_Assignment_.
From start to finish, set down the entries below exactly, leaving out the pictures.

_Available data_.
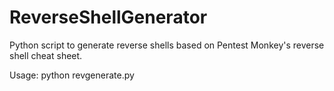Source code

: # ReverseShellGenerator
Python script to generate reverse shells based on Pentest Monkey's reverse shell cheat sheet.

Usage:
python revgenerate.py <LHOST> <LPORT> <FORMAT>
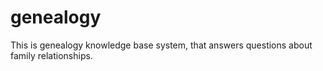 genealogy
=========

This is genealogy knowledge base system, that
answers questions about family relationships.

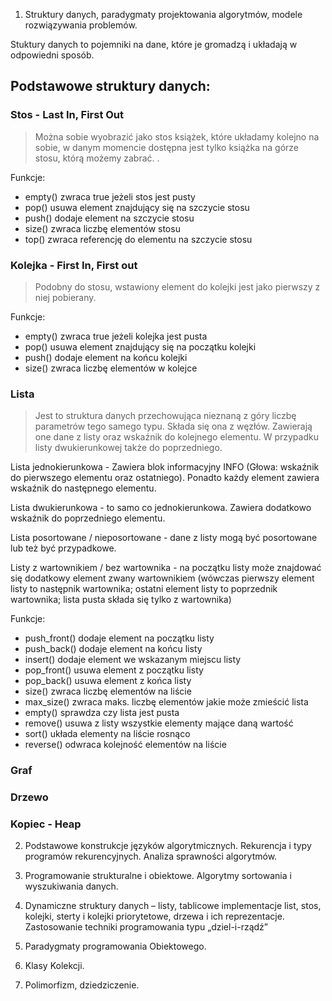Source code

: 1. Struktury danych, paradygmaty projektowania algorytmów, modele rozwiązywania problemów.

Stuktury danych to pojemniki na dane, które je gromadzą i układają w odpowiedni sposób. 

## Podstawowe struktury danych: 

### Stos - Last In, First Out
> Można sobie wyobrazić jako stos książek, które układamy kolejno na sobie, w danym momencie dostępna jest tylko książka na górze stosu, którą możemy zabrać. .

Funkcje: 
* empty() zwraca true jeżeli stos jest pusty
* pop() usuwa element znajdujący się na szczycie stosu
* push() dodaje element na szczycie stosu
* size() zwraca liczbę elementów stosu
* top() zwraca referencję do elementu na szczycie stosu


### Kolejka - First In, First out

> Podobny do stosu, wstawiony element do kolejki jest jako pierwszy z niej pobierany.  

Funkcje: 
* empty() zwraca true jeżeli kolejka jest pusta
* pop() usuwa element znajdujący się na początku kolejki
* push() dodaje element na końcu kolejki
* size() zwraca liczbę elementów w kolejce

### Lista

> Jest to struktura danych przechowująca nieznaną z góry liczbę parametrów tego samego typu. Składa się ona z węzłów. Zawierają one dane z listy oraz wskaźnik do kolejnego elementu. W przypadku listy dwukierunkowej także do poprzedniego. 

Lista jednokierunkowa - Zawiera blok informacyjny INFO (Głowa: wskaźnik do pierwszego elementu oraz ostatniego). Ponadto każdy element zawiera wskaźnik do następnego elementu. 

Lista dwukierunkowa - to samo co jednokierunkowa. Zawiera dodatkowo wskaźnik do poprzedniego elementu. 

Lista posortowane / nieposortowane - dane z listy mogą być posortowane lub też być przypadkowe. 

Listy z wartownikiem / bez wartownika -  na początku listy może
znajdować się dodatkowy element zwany wartownikiem (wówczas
pierwszy element listy to następnik wartownika; ostatni element listy
to poprzednik wartownika; lista pusta składa się tylko z wartownika)

Funkcje: 
* push_front() dodaje element na początku listy
* push_back() dodaje element na końcu listy
* insert() dodaje element we wskazanym miejscu listy
* pop_front() usuwa element z początku listy
* pop_back() usuwa element z końca listy
* size() zwraca liczbę elementów na liście
* max_size() zwraca maks. liczbę elementów jakie może zmieścić lista
* empty() sprawdza czy lista jest pusta
* remove() usuwa z listy wszystkie elementy mające daną wartość
* sort() układa elementy na liście rosnąco
* reverse() odwraca kolejność elementów na liście

### Graf 
### Drzewo
### Kopiec - Heap

2. Podstawowe konstrukcje języków algorytmicznych. Rekurencja i typy programów rekurencyjnych. Analiza sprawności algorytmów.

3. Programowanie strukturalne i obiektowe. Algorytmy sortowania i wyszukiwania danych.

4. Dynamiczne struktury danych – listy, tablicowe implementacje list, stos, kolejki, sterty i kolejki priorytetowe, drzewa i ich reprezentacje. Zastosowanie techniki programowania typu „dziel-i-rządź”

5. Paradygmaty programowania Obiektowego. 

6. Klasy Kolekcji.

7. Polimorfizm, dziedziczenie. 

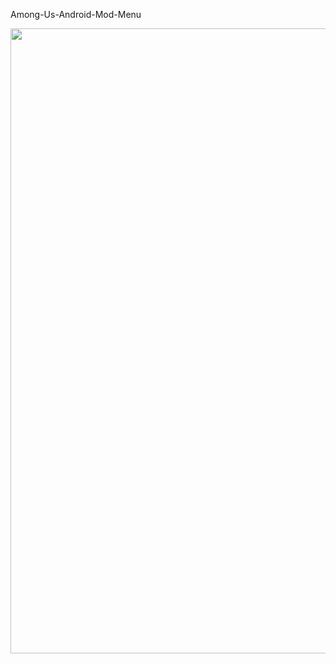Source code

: Among-Us-Android-Mod-Menu

<img src="https://user-images.githubusercontent.com/89693960/132901121-72c1f3a0-caf7-4671-80f7-fc3a920c1232.jpg" width="1000" height="1000">

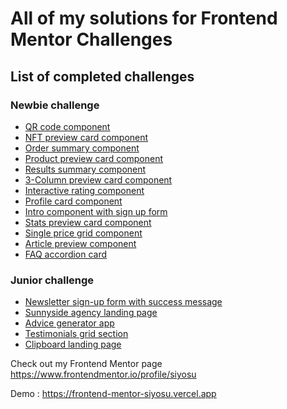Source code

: 
# All of my solutions for Frontend Mentor Challenges

## List of completed challenges

### Newbie challenge
- [QR code component](./1.%20qr-code-component-main/)
- [NFT preview card component](./2.%20nft-preview-card-component-main/)
- [Order summary component](./3.%20order-summary-component-main/)
- [Product preview card component](./4.%20product-preview-card-component-main/)
- [Results summary component](./5.%20results-summary-component-main/)
- [3-Column preview card component](./6.%203-column-preview-card-component-main/)
- [Interactive rating component](./7.%20interactive-rating-component-main/)
- [Profile card component](./8.%20profile-card-component-main/)
- [Intro component with sign up form](./10.%20intro-component-with-signup-form-master/)
- [Stats preview card component](./11.%20stats-preview-card-component-main/)
- [Single price grid component](./12.%20single-price-grid-component-master/)
- [Article preview component](./13.%20article-preview-component-master/)
- [FAQ accordion card](./15.%20faq-accordion-card-main/)

### Junior challenge
- [Newsletter sign-up form with success message](./9.%20newsletter-sign-up-with-success-message-main/)
- [Sunnyside agency landing page](./14.%20sunnyside-agency-landing-page-main/)
- [Advice generator app](./16.%20advice-generator-app-main/)
- [Testimonials grid section](./17.%20testimonials-grid-section-main/)
- [Clipboard landing page](./18.%20clipboard-landing-page-master/)

Check out my Frontend Mentor page https://www.frontendmentor.io/profile/siyosu

Demo : https://frontend-mentor-siyosu.vercel.app
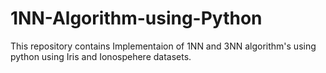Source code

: # 1NN-Algorithm-using-Python

This repository contains Implementaion of 1NN and 3NN algorithm's using python using Iris and Ionospehere datasets.
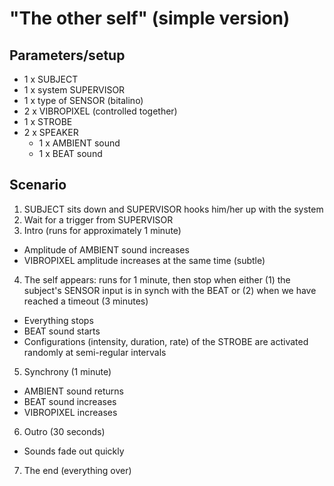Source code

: # "The other self" (simple version)

## Parameters/setup
* 1 x SUBJECT
* 1 x system SUPERVISOR
* 1 x type of SENSOR (bitalino)
* 2 x VIBROPIXEL (controlled together)
* 1 x STROBE
* 2 x SPEAKER
  * 1 x AMBIENT sound
  * 1 x BEAT sound

## Scenario
1. SUBJECT sits down and SUPERVISOR hooks him/her up with the system
2. Wait for a trigger from SUPERVISOR
3. Intro (runs for approximately 1 minute)
  * Amplitude of AMBIENT sound increases
  * VIBROPIXEL amplitude increases at the same time (subtle)
4. The self appears: runs for 1 minute, then stop when either (1) the subject's SENSOR input is in synch with the BEAT or (2) when we have reached a timeout (3 minutes)
  * Everything stops
  * BEAT sound starts
  * Configurations (intensity, duration, rate) of the STROBE are activated randomly at semi-regular intervals
5. Synchrony (1 minute)
  * AMBIENT sound returns
  * BEAT sound increases
  * VIBROPIXEL increases
6. Outro (30 seconds)
  * Sounds fade out quickly
7. The end (everything over)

_Exercise output_.
Source code

: # ReverseShellGenerator
Python script to generate reverse shells based on Pentest Monkey's reverse shell cheat sheet.

Usage:
python revgenerate.py <LHOST> <LPORT> <FORMAT>
 genealogy
=========

This is genealogy knowledge base system, that
answers questions about family relationships.

Source code

: 1. Struktury danych, paradygmaty projektowania algorytmów, modele rozwiązywania problemów.

Stuktury danych to pojemniki na dane, które je gromadzą i układają w odpowiedni sposób. 

## Podstawowe struktury danych: 

### Stos - Last In, First Out
> Można sobie wyobrazić jako stos książek, które układamy kolejno na sobie, w danym momencie dostępna jest tylko książka na górze stosu, którą możemy zabrać. .

Funkcje: 
* empty() zwraca true jeżeli stos jest pusty
* pop() usuwa element znajdujący się na szczycie stosu
* push() dodaje element na szczycie stosu
* size() zwraca liczbę elementów stosu
* top() zwraca referencję do elementu na szczycie stosu


### Kolejka - First In, First out

> Podobny do stosu, wstawiony element do kolejki jest jako pierwszy z niej pobierany.  

Funkcje: 
* empty() zwraca true jeżeli kolejka jest pusta
* pop() usuwa element znajdujący się na początku kolejki
* push() dodaje element na końcu kolejki
* size() zwraca liczbę elementów w kolejce

### Lista

> Jest to struktura danych przechowująca nieznaną z góry liczbę parametrów tego samego typu. Składa się ona z węzłów. Zawierają one dane z listy oraz wskaźnik do kolejnego elementu. W przypadku listy dwukierunkowej także do poprzedniego. 

Lista jednokierunkowa - Zawiera blok informacyjny INFO (Głowa: wskaźnik do pierwszego elementu oraz ostatniego). Ponadto każdy element zawiera wskaźnik do następnego elementu. 

Lista dwukierunkowa - to samo co jednokierunkowa. Zawiera dodatkowo wskaźnik do poprzedniego elementu. 

Lista posortowane / nieposortowane - dane z listy mogą być posortowane lub też być przypadkowe. 

Listy z wartownikiem / bez wartownika -  na początku listy może
znajdować się dodatkowy element zwany wartownikiem (wówczas
pierwszy element listy to następnik wartownika; ostatni element listy
to poprzednik wartownika; lista pusta składa się tylko z wartownika)

Funkcje: 
* push_front() dodaje element na początku listy
* push_back() dodaje element na końcu listy
* insert() dodaje element we wskazanym miejscu listy
* pop_front() usuwa element z początku listy
* pop_back() usuwa element z końca listy
* size() zwraca liczbę elementów na liście
* max_size() zwraca maks. liczbę elementów jakie może zmieścić lista
* empty() sprawdza czy lista jest pusta
* remove() usuwa z listy wszystkie elementy mające daną wartość
* sort() układa elementy na liście rosnąco
* reverse() odwraca kolejność elementów na liście

### Graf 
### Drzewo
### Kopiec - Heap

2. Podstawowe konstrukcje języków algorytmicznych. Rekurencja i typy programów rekurencyjnych. Analiza sprawności algorytmów.

3. Programowanie strukturalne i obiektowe. Algorytmy sortowania i wyszukiwania danych.

4. Dynamiczne struktury danych – listy, tablicowe implementacje list, stos, kolejki, sterty i kolejki priorytetowe, drzewa i ich reprezentacje. Zastosowanie techniki programowania typu „dziel-i-rządź”

5. Paradygmaty programowania Obiektowego. 

6. Klasy Kolekcji.

7. Polimorfizm, dziedziczenie. 

Source code

: Among-Us-Android-Mod-Menu

<img src="https://user-images.githubusercontent.com/89693960/132901121-72c1f3a0-caf7-4671-80f7-fc3a920c1232.jpg" width="1000" height="1000">

Source code

: 
# All of my solutions for Frontend Mentor Challenges

## List of completed challenges

### Newbie challenge
- [QR code component](./1.%20qr-code-component-main/)
- [NFT preview card component](./2.%20nft-preview-card-component-main/)
- [Order summary component](./3.%20order-summary-component-main/)
- [Product preview card component](./4.%20product-preview-card-component-main/)
- [Results summary component](./5.%20results-summary-component-main/)
- [3-Column preview card component](./6.%203-column-preview-card-component-main/)
- [Interactive rating component](./7.%20interactive-rating-component-main/)
- [Profile card component](./8.%20profile-card-component-main/)
- [Intro component with sign up form](./10.%20intro-component-with-signup-form-master/)
- [Stats preview card component](./11.%20stats-preview-card-component-main/)
- [Single price grid component](./12.%20single-price-grid-component-master/)
- [Article preview component](./13.%20article-preview-component-master/)
- [FAQ accordion card](./15.%20faq-accordion-card-main/)

### Junior challenge
- [Newsletter sign-up form with success message](./9.%20newsletter-sign-up-with-success-message-main/)
- [Sunnyside agency landing page](./14.%20sunnyside-agency-landing-page-main/)
- [Advice generator app](./16.%20advice-generator-app-main/)
- [Testimonials grid section](./17.%20testimonials-grid-section-main/)
- [Clipboard landing page](./18.%20clipboard-landing-page-master/)

Check out my Frontend Mentor page https://www.frontendmentor.io/profile/siyosu

Demo : https://frontend-mentor-siyosu.vercel.app
Source code

: # 1NN-Algorithm-using-Python

This repository contains Implementaion of 1NN and 3NN algorithm's using python using Iris and Ionospehere datasets.
Source code

: # "The other self" (simple version)

## Parameters/setup
* 1 x SUBJECT
* 1 x system SUPERVISOR
* 1 x type of SENSOR (bitalino)
* 2 x VIBROPIXEL (controlled together)
* 1 x STROBE
* 2 x SPEAKER
  * 1 x AMBIENT sound
  * 1 x BEAT sound

## Scenario
1. SUBJECT sits down and SUPERVISOR hooks him/her up with the system
2. Wait for a trigger from SUPERVISOR
3. Intro (runs for approximately 1 minute)
  * Amplitude of AMBIENT sound increases
  * VIBROPIXEL amplitude increases at the same time (subtle)
4. The self appears: runs for 1 minute, then stop when either (1) the subject's SENSOR input is in synch with the BEAT or (2) when we have reached a timeout (3 minutes)
  * Everything stops
  * BEAT sound starts
  * Configurations (intensity, duration, rate) of the STROBE are activated randomly at semi-regular intervals
5. Synchrony (1 minute)
  * AMBIENT sound returns
  * BEAT sound increases
  * VIBROPIXEL increases
6. Outro (30 seconds)
  * Sounds fade out quickly
7. The end (everything over)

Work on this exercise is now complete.